List of tasks:
A: In the North Carolina Supreme Court opinion, what does the court say about appointing counsel in prosecutions for capital offenses?
B: Please summarize the North Carolina Supreme Court opinion in two sentences.
C: State whether each statement agrees with the North Carolina Supreme Court opinion, and quote the words that decide it: (i) the writ of error coram nobis is available under North Carolina procedure; (ii) the Supreme Court decides the ultimate merits of the petitioner's claim; (iii) a trial court that denies the application should find the facts.

Extract:
============================================================

Supreme Court of North Carolina
Jun 1, 1949
230 N.C. 566 (N.C. 1949)

Opinion

Filed 16 June 1949.

1. Criminal Law 57d — The common law writ of error coram nobis to challenge the validity of petitioner's conviction for matters extraneous the record, is available under our procedure. G.S. 4-1.

2. Same: Constitutional Law 10d — The Supreme Court, in its supervisory power, has authority to entertain an application for permission to apply to the Superior Court for a writ of error coram nobis. Constitution of N.C., Art. IV, sec. 8.

3. Constitutional Law 34d — The appointment of counsel for a defendant charged with felonies less than capital is within the discretion of the trial court; but in prosecutions for capital offenses the appointment of counsel is mandatory. G.S. 15-4.

4. Criminal Law 57d : Constitutional Law 10d — Where verified petition for leave to apply to the Superior Court for writ of error coram nobis, the record in the cases in which petitioner was convicted, and habeas corpus proceedings instituted by him, make it appear that petitioner was confronted with indictments for capital offenses and indictments for felonies less than capital, and that the trial court failed to appoint counsel to represent him notwithstanding his alleged inability to employ counsel and his request for counsel, the petition will be allowed in respect of the capital felonies and denied in respect of the felonies less than capital upon such prima facie showing.

5. Same — Upon application to the Supreme Court for leave to apply to the Superior Court for writ of error coram nobis, the application will be allowed upon a prima facie showing, but the ultimate merits of petitioner's claim are for the trial court.

6. Criminal Law 57d — If the trial court denies petitioner's application for writ of error coram nobis it should find the facts, and petitioner should be returned to prison and be allowed to appeal as in other proceedings; if it grants the petition, the judgments should be vacated, the pleas stricken out or permitted to be withdrawn, and the cases restored to the docket for trial in accordance with law.

ORIGINAL application by Laurie D. Taylor, Jr., for leave to apply to the Superior Court of Pitt County for relief from judgments alleged to have been induced by factual and constitutional defects at the January Term, 1947.

============================================================

Exercise data:
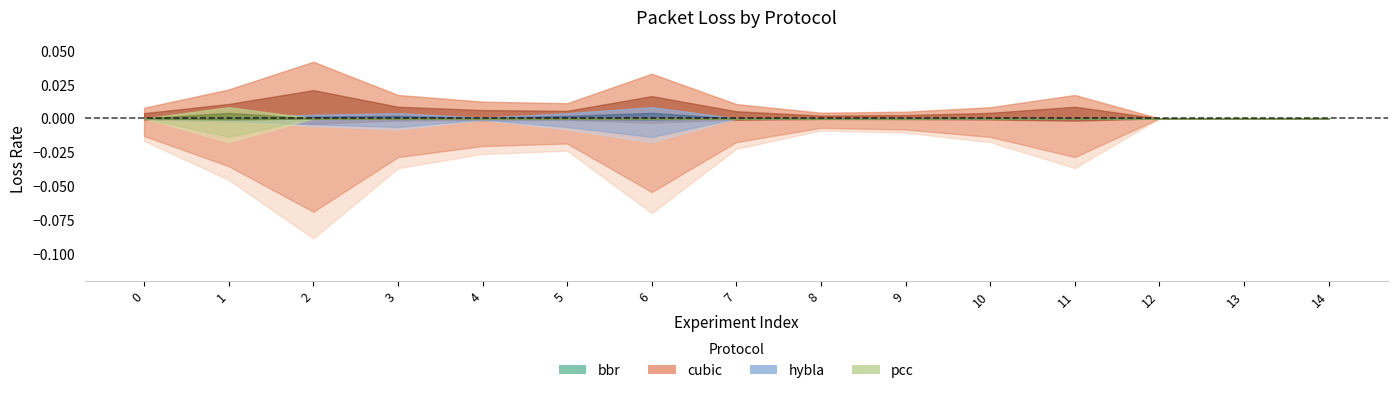

List the labels in order of hybla value, smallest first.

0, 7, 8, 9, 10, 11, 12, 13, 14, 4, 1, 2, 5, 3, 6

============================================================

Results of the exercise:
A: The appointment of counsel is mandatory.

B: Laurie D. Taylor, Jr. applied to the Supreme Court of North Carolina for leave to apply to the Superior Court of Pitt County for a writ of error coram nobis, because the trial court had not appointed counsel for him despite his request and his alleged inability to employ counsel. The court allowed the petition for the capital felonies, where appointing counsel is mandatory, and denied it for the lesser felonies, where appointment is discretionary, leaving the ultimate merits to the trial court.

C:
(i) Yes: "The common law writ of error coram nobis to challenge the validity of petitioner's conviction for matters extraneous the record, is available under our procedure."
(ii) No: "but the ultimate merits of petitioner's claim are for the trial court."
(iii) Yes: "If the trial court denies petitioner's application for writ of error coram nobis it should find the facts"